Duncan WARD : J’ai trouvé que c’était une opportunité excitante de travailler avec cet orchestre unique composé de jeunes musiciens venus de tous les côtés du bassin méditerranéen, issus de milieux très différents, riches de leurs cultures, elles aussi différentes, mais tous animés par un esprit méditerranéen commun. Je savais pouvoir compter sur les formateurs du London Symphony Orchestra pour les faire travailler, mais je savais aussi qu’ils pouvaient assister aux concerts et aux opéras du Festival qui devenait ainsi une maison idéale pour faciliter l’union de ces musiciens dans le but de constituer un orchestre. J’ai pensé que c’était un défi vraiment intéressant à relever.
Ces musiciens arrivent à Aix-en-Provence avec des niveaux différents et, parfois, des habitudes de pratiques musicales qui leurs sont propres. Comment adaptez-vous le travail de formation ?
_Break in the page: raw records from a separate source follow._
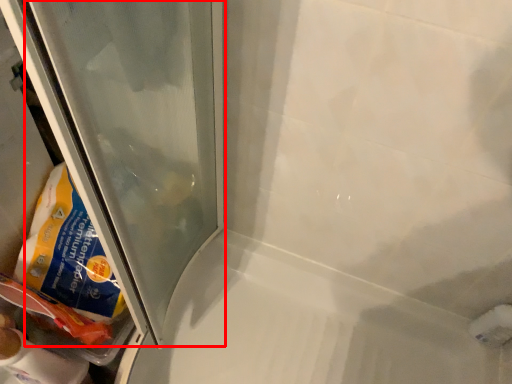
Question: From the image's perspective, what is the correct spatial positioning of glass door (annotated by the red box) in reference to bath?

Choices:
 (A) above
 (B) below

Answer: (A)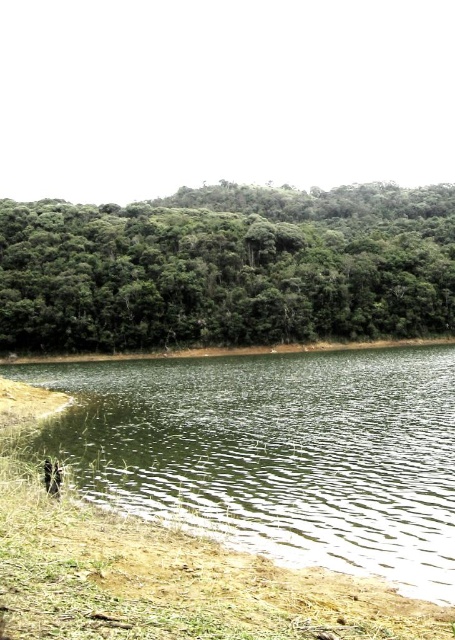
Question: Does green liquid water at lower center appear under brown fur animal at lower left?

Choices:
 (A) no
 (B) yes

Answer: (B)

Question: Which object appears closest to the camera in this image?

Choices:
 (A) green liquid water at lower center
 (B) brown fur animal at lower left

Answer: (A)

Question: Among these points, which one is nearest to the camera?

Choices:
 (A) (213, 275)
 (B) (344, 522)
 (C) (56, 467)

Answer: (B)

Question: Which point is farther to the camera?

Choices:
 (A) green leafy trees at upper center
 (B) brown fur animal at lower left

Answer: (A)

Question: Does green liquid water at lower center appear over brown fur animal at lower left?

Choices:
 (A) no
 (B) yes

Answer: (A)

Question: In this image, where is green liquid water at lower center located relative to brown fur animal at lower left?

Choices:
 (A) right
 (B) left

Answer: (A)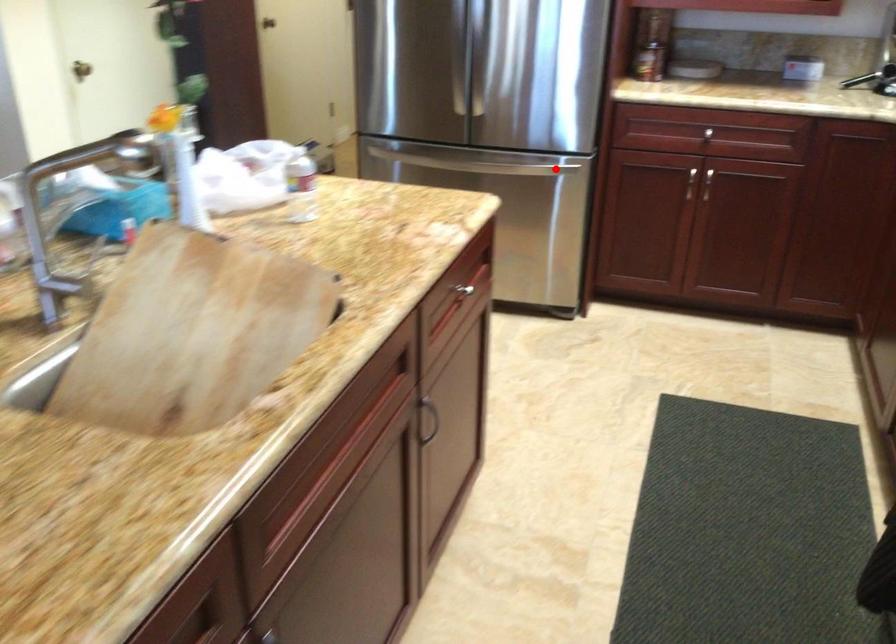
D.W. : Notre but unique est de constituer un orchestre. Nous travaillons principalement, dans un premier temps, sur l’écoute mutuelle et sur la communication entre les musiciens pour que l’orchestre puisse fonctionner. Ensuite, c’est vrai qu’ils ont des formations musicales et des niveaux d’expérience très différents pour jouer dans un orchestre ; en particulier cette année à cause de la pandémie. Nombre d’entre eux, même s’ils ont eu la chance de suivre des cours pendant cette période, n’ont pas eu beaucoup de possibilités de jouer en orchestre. Nous avons donc important travail à faire en la matière. Mais le côté positif des choses, c’est qu’ils sont jeunes, enthousiastes, et ils ont faim de tout apprendre. Ils jouent ce répertoire pour la toute première fois et n’ont pas d’idées préconçues. Ils arrivent vierges de toutes références et progressent très rapidement. C’est vraiment excitant.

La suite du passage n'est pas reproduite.